What needs to be done: Reproduce every line of text from the items below word for word, and leave the pictures out of your answer.

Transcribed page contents
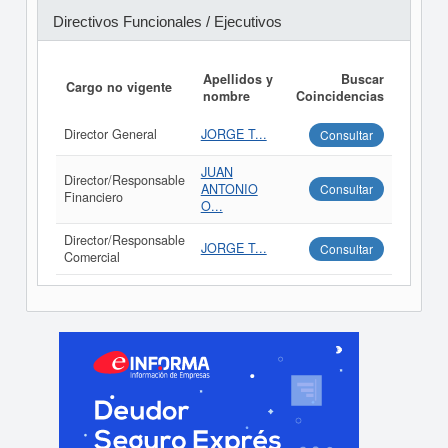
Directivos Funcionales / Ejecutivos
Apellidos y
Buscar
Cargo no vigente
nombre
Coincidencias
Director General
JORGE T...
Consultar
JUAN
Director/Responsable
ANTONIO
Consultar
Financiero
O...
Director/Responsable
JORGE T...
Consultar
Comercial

Task solution:
Directivos Funcionales / Ejecutivos
Apellidos y
Buscar
Cargo no vigente
nombre
Coincidencias
Director General
JORGE T...
Consultar
JUAN
Director/Responsable
ANTONIO
Consultar
Financiero
O...
Director/Responsable
JORGE T...
Consultar
Comercial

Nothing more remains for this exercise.